Text provided
▼

Question

Show that points P(2, -2), Q(7, 3), R(11, -1) and S (6, -6) are vertices of a parallelogram​

Answer 1

Given :-

The vertices as P, Q, R, S such that

• P (2, - 2)

• Q (7, 3)

• R (11, - 1)

and

• S (6, - 6)

To Prove :-

• PQRS is a parallelogram.

Concept Used :-

We know,

In parallelogram, diagonals bisect each other.

So in order to prove that given vertices of P, Q, R, S taken in order forms a parallelogram, it is sufficient to show that midpoint of AC is equals to midpoint of BD.

$\green{\large\underline{\sf{Solution-}}}$

The vertices as P, Q, R, S such that

• P (2, - 2)

• Q (7, 3)

• R (11, - 1)

and

• S (6, - 6)

▲

Data section
▼

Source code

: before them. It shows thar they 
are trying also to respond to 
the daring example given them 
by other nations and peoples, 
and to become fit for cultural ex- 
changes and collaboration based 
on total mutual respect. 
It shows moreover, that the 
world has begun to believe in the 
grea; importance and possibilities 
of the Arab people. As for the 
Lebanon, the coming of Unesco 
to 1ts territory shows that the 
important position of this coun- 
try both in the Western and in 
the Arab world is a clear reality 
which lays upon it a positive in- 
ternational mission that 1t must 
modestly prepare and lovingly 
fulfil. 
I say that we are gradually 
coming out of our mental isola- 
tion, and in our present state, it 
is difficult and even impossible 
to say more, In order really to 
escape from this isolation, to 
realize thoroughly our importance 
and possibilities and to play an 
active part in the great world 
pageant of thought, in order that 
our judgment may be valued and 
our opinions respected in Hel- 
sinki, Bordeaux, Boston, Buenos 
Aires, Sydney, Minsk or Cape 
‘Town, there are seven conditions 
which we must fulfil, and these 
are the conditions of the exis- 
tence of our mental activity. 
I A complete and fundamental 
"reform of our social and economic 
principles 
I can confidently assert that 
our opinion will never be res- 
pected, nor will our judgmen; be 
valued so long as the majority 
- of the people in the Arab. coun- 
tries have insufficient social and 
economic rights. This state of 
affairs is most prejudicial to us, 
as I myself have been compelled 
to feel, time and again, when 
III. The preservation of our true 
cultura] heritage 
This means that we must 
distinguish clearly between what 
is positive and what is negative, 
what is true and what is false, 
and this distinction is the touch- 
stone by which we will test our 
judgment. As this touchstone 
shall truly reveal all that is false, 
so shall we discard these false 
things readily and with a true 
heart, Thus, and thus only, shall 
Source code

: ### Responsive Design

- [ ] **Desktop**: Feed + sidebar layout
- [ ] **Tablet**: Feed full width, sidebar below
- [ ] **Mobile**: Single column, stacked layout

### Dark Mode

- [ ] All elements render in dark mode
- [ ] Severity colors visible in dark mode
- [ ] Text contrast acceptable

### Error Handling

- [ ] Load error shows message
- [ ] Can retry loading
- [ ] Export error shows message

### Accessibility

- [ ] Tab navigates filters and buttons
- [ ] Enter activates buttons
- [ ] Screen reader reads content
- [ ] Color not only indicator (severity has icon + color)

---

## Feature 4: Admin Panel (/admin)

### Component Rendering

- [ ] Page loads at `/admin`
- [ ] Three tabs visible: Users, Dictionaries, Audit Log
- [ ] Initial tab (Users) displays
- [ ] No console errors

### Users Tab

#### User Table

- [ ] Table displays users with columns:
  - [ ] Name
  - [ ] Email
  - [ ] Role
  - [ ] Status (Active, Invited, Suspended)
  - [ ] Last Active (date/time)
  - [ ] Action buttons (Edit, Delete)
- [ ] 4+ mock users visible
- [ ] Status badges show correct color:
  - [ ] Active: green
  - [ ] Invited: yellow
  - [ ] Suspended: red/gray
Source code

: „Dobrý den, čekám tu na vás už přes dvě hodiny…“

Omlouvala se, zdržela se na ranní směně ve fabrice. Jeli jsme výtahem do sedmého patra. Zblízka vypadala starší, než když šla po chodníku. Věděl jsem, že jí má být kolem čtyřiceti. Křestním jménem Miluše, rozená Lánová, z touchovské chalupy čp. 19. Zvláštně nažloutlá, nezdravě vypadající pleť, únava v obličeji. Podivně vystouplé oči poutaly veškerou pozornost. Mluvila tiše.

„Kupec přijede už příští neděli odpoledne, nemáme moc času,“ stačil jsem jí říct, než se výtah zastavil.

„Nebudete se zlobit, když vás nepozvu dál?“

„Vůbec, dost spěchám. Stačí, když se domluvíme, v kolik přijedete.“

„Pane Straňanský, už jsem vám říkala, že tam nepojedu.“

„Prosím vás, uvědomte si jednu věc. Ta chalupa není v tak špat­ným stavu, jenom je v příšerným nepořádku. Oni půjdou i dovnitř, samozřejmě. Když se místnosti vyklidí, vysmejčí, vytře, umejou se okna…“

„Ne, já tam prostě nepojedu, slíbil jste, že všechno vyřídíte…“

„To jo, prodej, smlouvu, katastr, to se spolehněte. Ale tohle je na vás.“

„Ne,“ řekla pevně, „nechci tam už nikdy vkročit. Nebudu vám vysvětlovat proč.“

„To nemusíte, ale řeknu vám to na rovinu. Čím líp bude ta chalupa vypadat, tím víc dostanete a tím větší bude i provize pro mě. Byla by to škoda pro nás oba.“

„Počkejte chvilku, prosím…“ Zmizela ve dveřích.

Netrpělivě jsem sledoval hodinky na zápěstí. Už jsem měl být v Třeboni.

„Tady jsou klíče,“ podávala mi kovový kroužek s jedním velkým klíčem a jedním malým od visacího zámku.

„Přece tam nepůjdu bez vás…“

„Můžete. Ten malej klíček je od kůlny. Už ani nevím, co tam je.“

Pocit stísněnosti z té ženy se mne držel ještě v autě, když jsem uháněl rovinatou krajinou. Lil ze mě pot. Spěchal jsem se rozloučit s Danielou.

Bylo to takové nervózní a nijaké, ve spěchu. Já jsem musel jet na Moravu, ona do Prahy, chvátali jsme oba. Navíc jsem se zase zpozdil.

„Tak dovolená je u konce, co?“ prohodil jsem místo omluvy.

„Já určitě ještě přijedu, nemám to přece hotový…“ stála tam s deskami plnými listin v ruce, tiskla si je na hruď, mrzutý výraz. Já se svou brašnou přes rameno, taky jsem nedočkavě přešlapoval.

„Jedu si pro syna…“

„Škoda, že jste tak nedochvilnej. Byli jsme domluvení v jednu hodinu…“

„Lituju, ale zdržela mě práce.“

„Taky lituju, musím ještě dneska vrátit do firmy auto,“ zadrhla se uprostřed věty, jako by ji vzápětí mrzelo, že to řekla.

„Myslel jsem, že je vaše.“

▲

Task list
- a) What fact about a parallelogram's diagonals does the parallelogram proof rely on?
- b) Reproduce word for word the part of the parallelogram proof that begins at the words "So in order" and ends after "midpoint of BD.".

Per-task answers
- a) In a parallelogram, the diagonals bisect each other.

- b)
So in order to prove that given vertices of P, Q, R, S taken in order forms a parallelogram, it is sufficient to show that midpoint of AC is equals to midpoint of BD.